China

Chinese deepfakes are going viral, and Beijing is freaking out

No regulator wants to wait for an incriminating Xi Jinping deepfake before taking action.

Chinese deepfakes are going viral, and Beijing is freaking out

A still from China's latest viral DeepFake.

Protocol screengrab/Zeyi Yang

Beijing announced on Thursday that it has summoned eleven internet companies, including Alibaba, Tencent and ByteDance, over "audio-based social networking apps and apps that involve 'deepfake' technologies."


The announcement from China's Cyberspace Administration and Ministry of Public Security came as a direct response to an obsession among urban elites with Clubhouse-like apps and the rapid proliferation of viral DeepFakes in China. Protocol has covered the rise of the Clubhouse clones here. But what's going on with DeepFakes? Here's what you should know:

  • Thank Russia for China's deepfake craze.
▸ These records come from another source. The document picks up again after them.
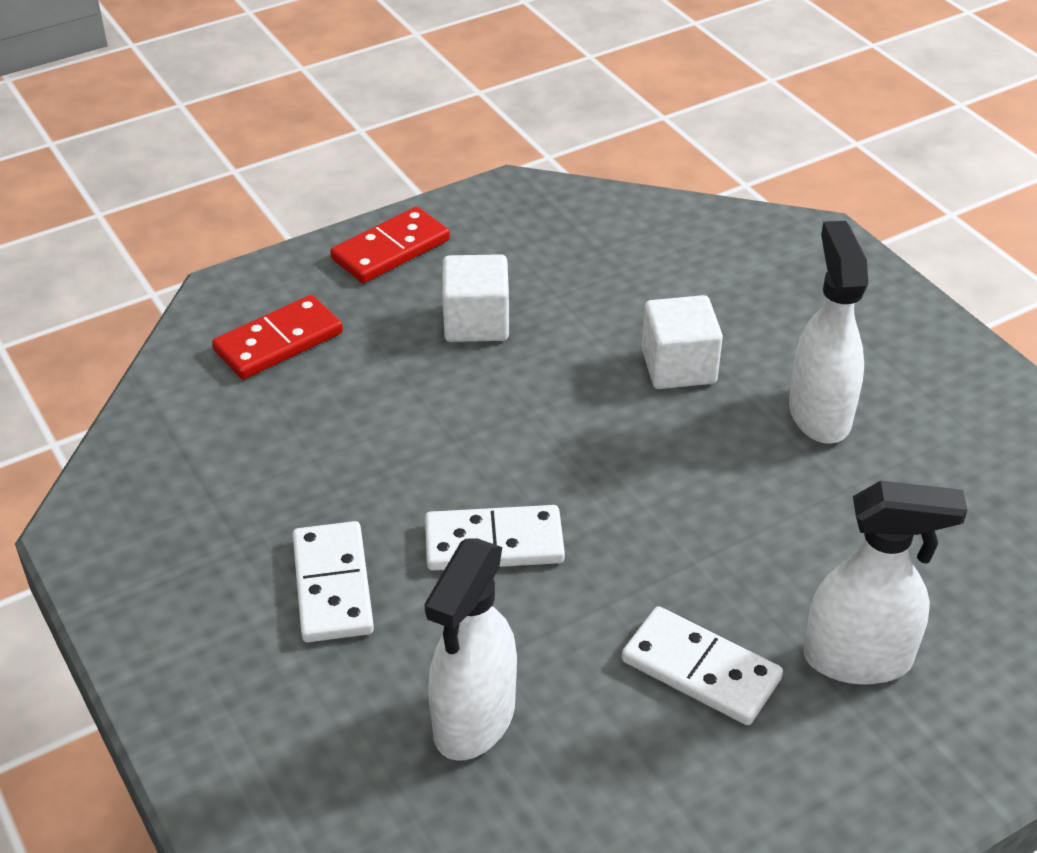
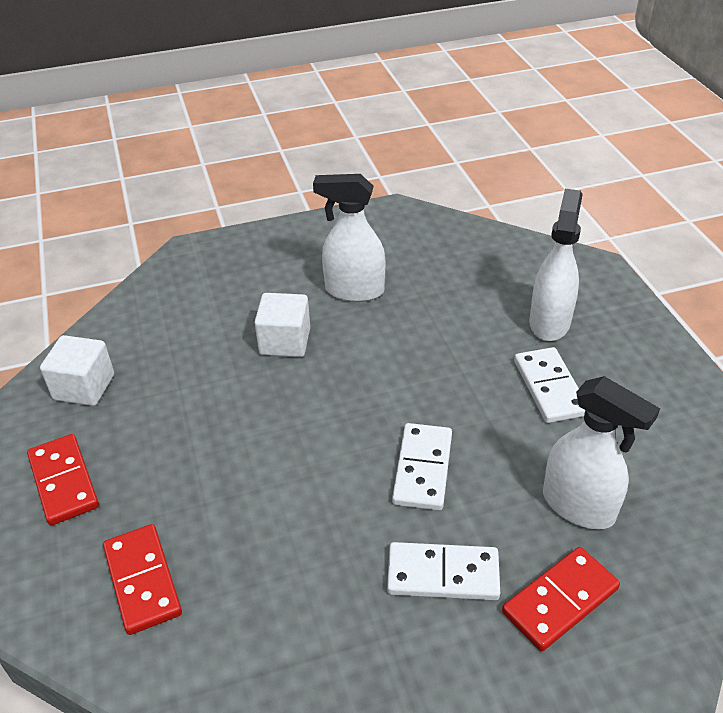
camera: 75 degrees left, 0 degrees up
white cube [442,254,509,342] -> white cube moved to [40,335,114,406]
white domino [622,606,783,725] -> white domino turned 60 degrees counterclockwise [514,347,585,423]
none -> red domino [502,547,620,651]

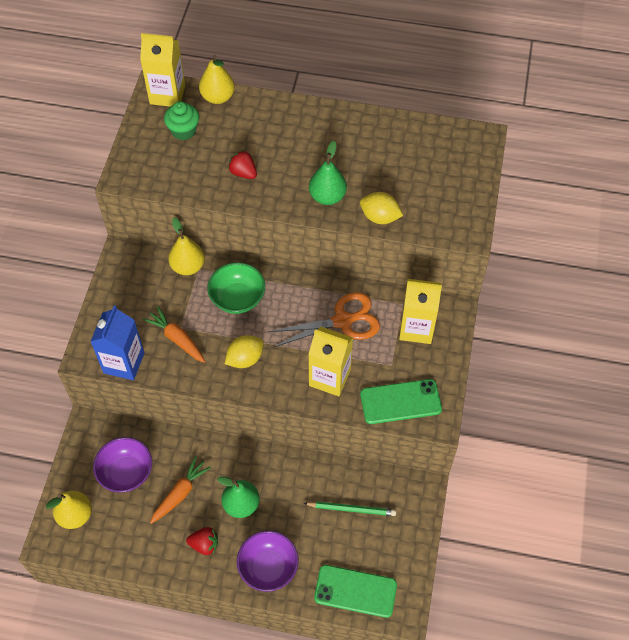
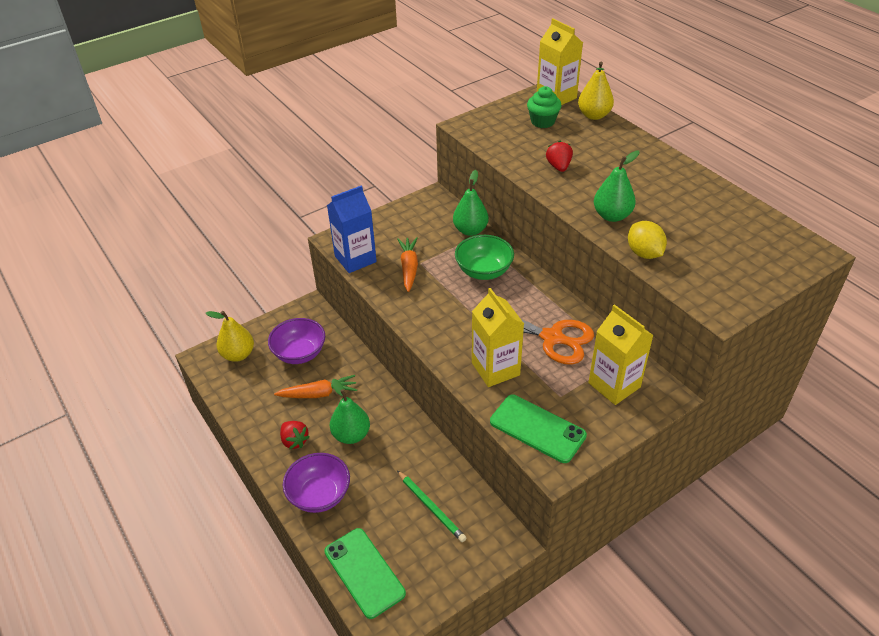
camera: 45 degrees right, 15 degrees down
yellow pear [168,217,205,275] -> green pear [453,170,489,236]
yellow lemon [225,335,264,368] -> none

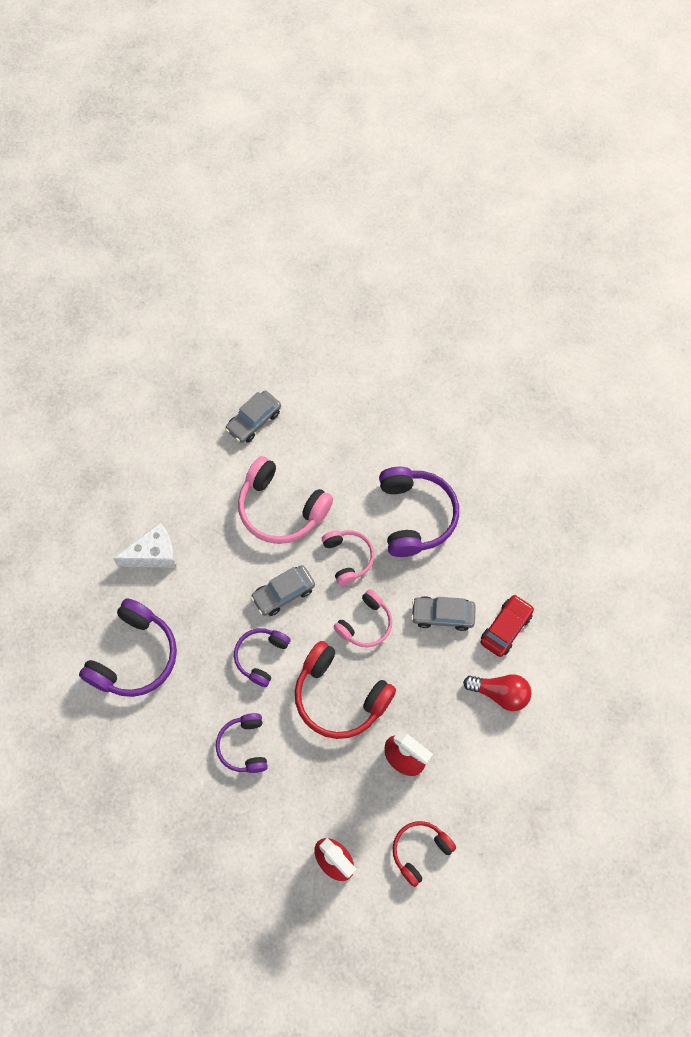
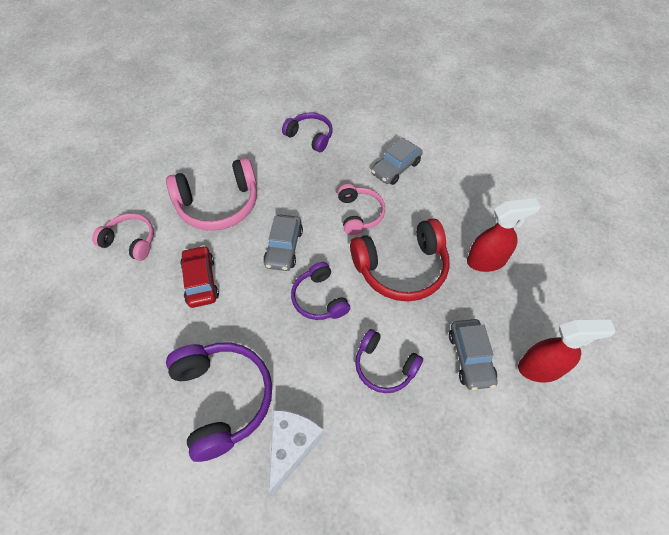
camera: 50 degrees left, 10 degrees down
white cheese [113,522,176,568] -> white cheese moved to [269,410,324,496]
grey car [225,391,281,443] -> grey car moved to [449,319,497,390]
pink headphones [322,530,374,585] -> pink headphones moved to [92,213,154,261]
purple headphones [379,467,459,557] -> purple headphones [282,113,333,152], size x0.60
red headphones [393,821,456,887] -> none
red light bulb [463,674,532,711] -> none
red car [480,594,534,657] -> red car moved to [180,245,219,308]

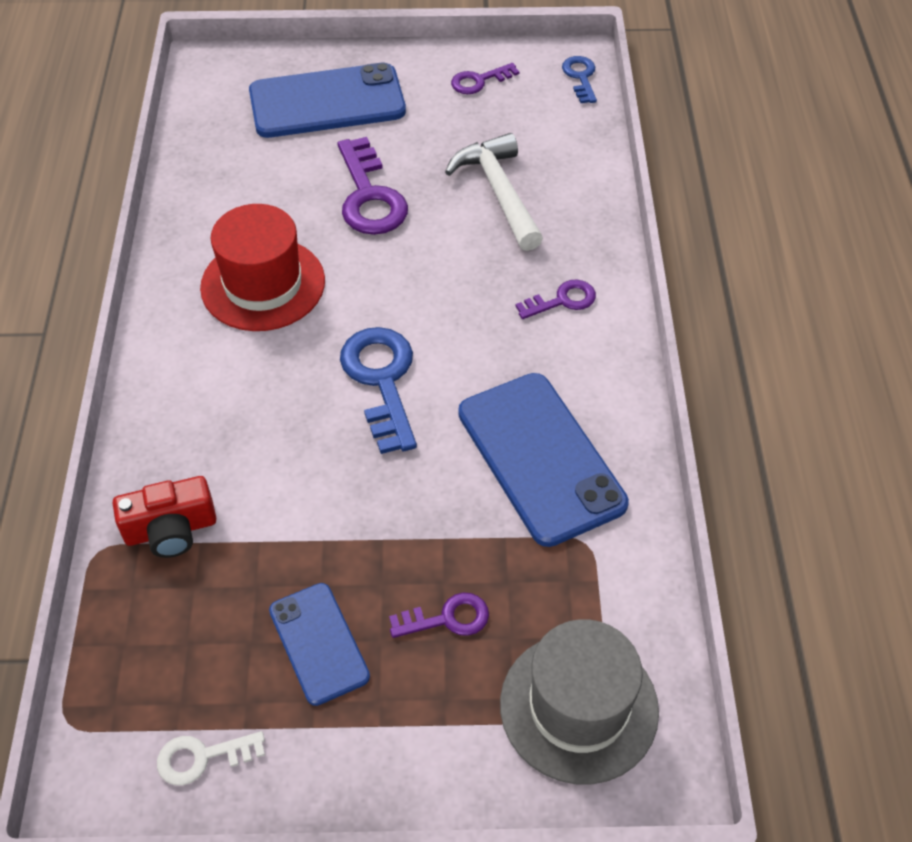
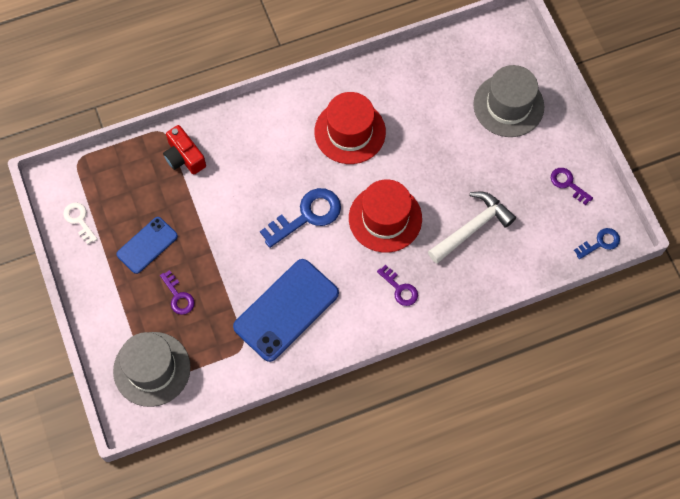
camera: 70 degrees right, 15 degrees up
blue phone [249,63,406,138] -> grey hat [473,65,544,137]
purple key [337,137,408,235] -> none
none -> red hat [349,179,422,253]

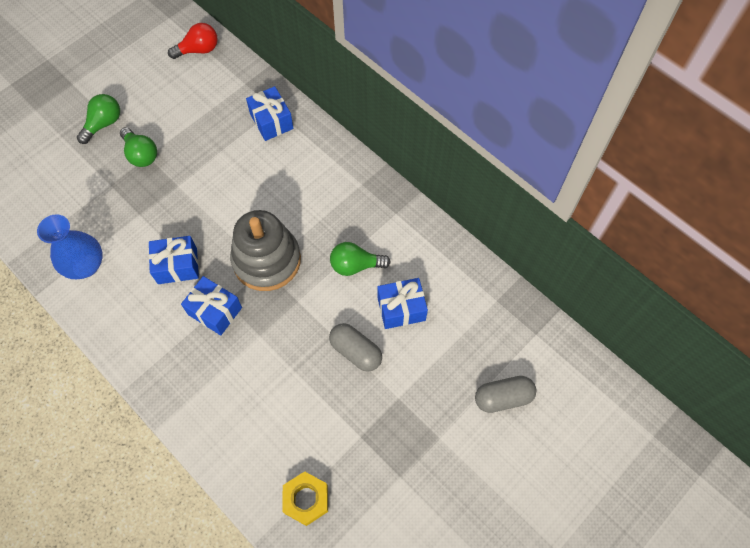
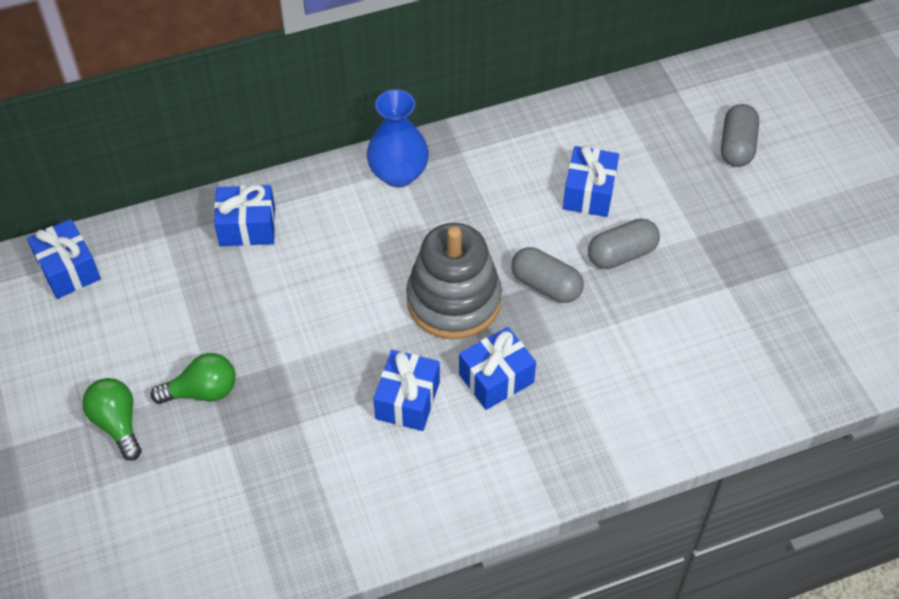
camera: 65 degrees left, 10 degrees down
blue vase [37,214,103,279] -> blue vase moved to [367,89,429,187]
red light bulb [168,23,218,59] -> blue gift [27,219,101,299]
yellow nut [282,471,328,526] -> none
green light bulb [330,242,391,276] -> none
none -> grey capsule [511,247,584,303]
At the end of February, Avatarify, an AI-based app developed by Russian engineers that transform static portrait photos into videos, trended on Douyin, the Chinese version of TikTok. Chinese users were quick to find innovative ways to create hilarious videos with the app, including one showing Elon Musk and Jack Ma seemingly singing the popular song Dragostea Din Tei in sync. See for yourself

Clocwise, from top left: Elon Musk, Mark Zuckerberg, Warren Buffet, Jack Ma, Wang Jianlin, Jia Yueting, Lei Jun, Pony Ma.Protocol screengrab/Avatarify

    • Deepfakes have gotten very popular in China very quickly. Over 7 million Douyin users have used similar filters to create videos, and the videos have been watched over 2.7 billion times combined, according to the Chinese outlet TechSina. Taobao vendors started charging to create deepfakes, to people who don't have iPhones and thus can't use Avatarify themselves. On February 28, Avatarify topped the Chinese App Store chart; just two day later, it was pulled for reasons that were not made public.
    • The videos that trended this time were mostly benign, where ordinary users or even celebrities use their own photos for comedic effects. But AI face-swapping technologies have previously been used for creating pornographic content and disinformation. Academic researchers have been cautious in developing the commercial application of deepfake technologies, for this very matter. And no regulator wants to wait until there's a critical or incriminating deepfake of a Politburo member or Xi Jinping before taking action.
    • The summons is essentially Beijing asking tech companies to conduct self-censorship more quickly and thoroughly. The announcement cites a 2018 regulation that required Internet companies to conduct security assessments of their own apps and services when "online services that involve public opinionating or public organizing are introduced," or when "the number of users experiences a significant growth."
    • China's now one of the world's deepfake capitals. According to a deepfake white paper published by Nisos, a cybersecurity intelligence firm, Russia, Japan and China are the three most prominent countries where deepfake creators reside. In China, "the typical deep fake purveyor profile is more likely the hobbyist and researcher," the whitepaper says.
    • Chinese startups are trying to find a profit model for deepfake-like technologies. Surreal, a one-year-old company backed by Sequoia and ZhenFund, said it wanted to become "the Google Translate of videos." It can modify people's facial characteristics and change the language they speak in videos, therefore reducing the cost of international marketing, the founder told Chinese tech publication 36Kr.